Three univariate and multivariate models tested each ICE measure separately, with all models adjusting for patient-level age at diagnosis and race. Additional multivariate models tested cross-level interactions between patient-level race and tract-level ICE quintiles. Based on the results of these models, details of which are provided in the results, multivariate logistic regression models were stratified by Black and White race to examine differential effects of tract-level ICE-Race on odds of TNBC after adjustment for age of diagnosis. Odds ratios and 95% confidence intervals were reported; p-values less than 0.05 were significant.

The spatial covariation of TNBC and ICE measures were visualized using bivariate choropleth maps. First, breast cancer patients were aggregated to their census tract of residence to create tract-level measures of the percentage of patients with TNBC. The % TNBC and ICE values were separated into quintiles based on their respective tract-level distributions within New Castle County. For the ICE measures, quintiles were coded such that lower ICE values (representing greater disadvantage) correspond to higher quintiles representing greater relative disadvantage. The quintiles of % TNBC and ICE were combined to create 5 × 5 classification systems that denote whether census tracts are relatively low, moderate, or high in each value. The resulting 25 classification values were symbolized using color and saturation to simultaneously show variation in both measures. For ease of visualization, only the highest/lowest quintile extremes of the classification system (low/low, low/high, high/low, and high/high) were colored in the maps. Geocoding and final map preparations were conducted in ArcMap 10.8.[46]

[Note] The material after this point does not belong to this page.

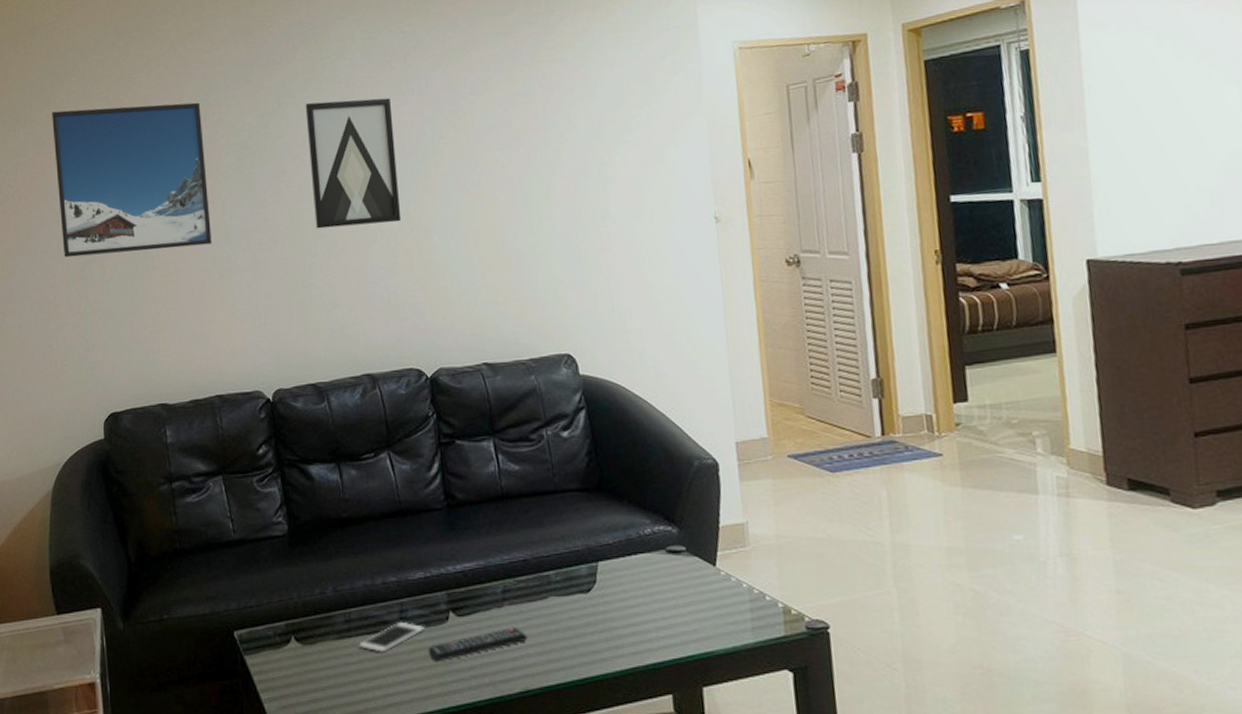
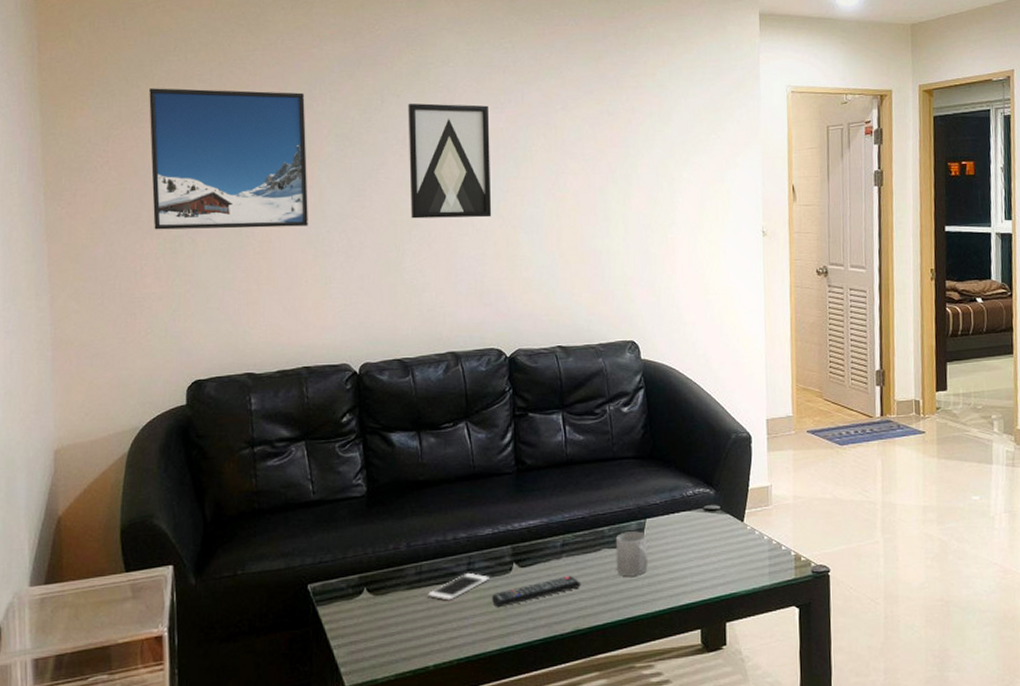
mug: none [563,576,605,630] -> present [615,531,649,577]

To begin to characterize place-based systems of exposure related to metabolic risk factors for TNBC, descriptive tables were created where census tracts were classified according to their quintiles of TNBC and ICE-Race (low/low, low/high, high/low, and high/high) that were visualized in the bivariate choropleth map. Population data from the American Community Survey were used to describe race, poverty, and education levels for the census tract groups.[49] Tract-level data on systems of exposure included alcohol and fast-food retailers, as well as prevalence of AUD and obesity. Supplemental bar charts show the variation of alcohol retailers, fast-food retailers, AUD prevalence, and obesity prevalence by census tract ICE quintiles.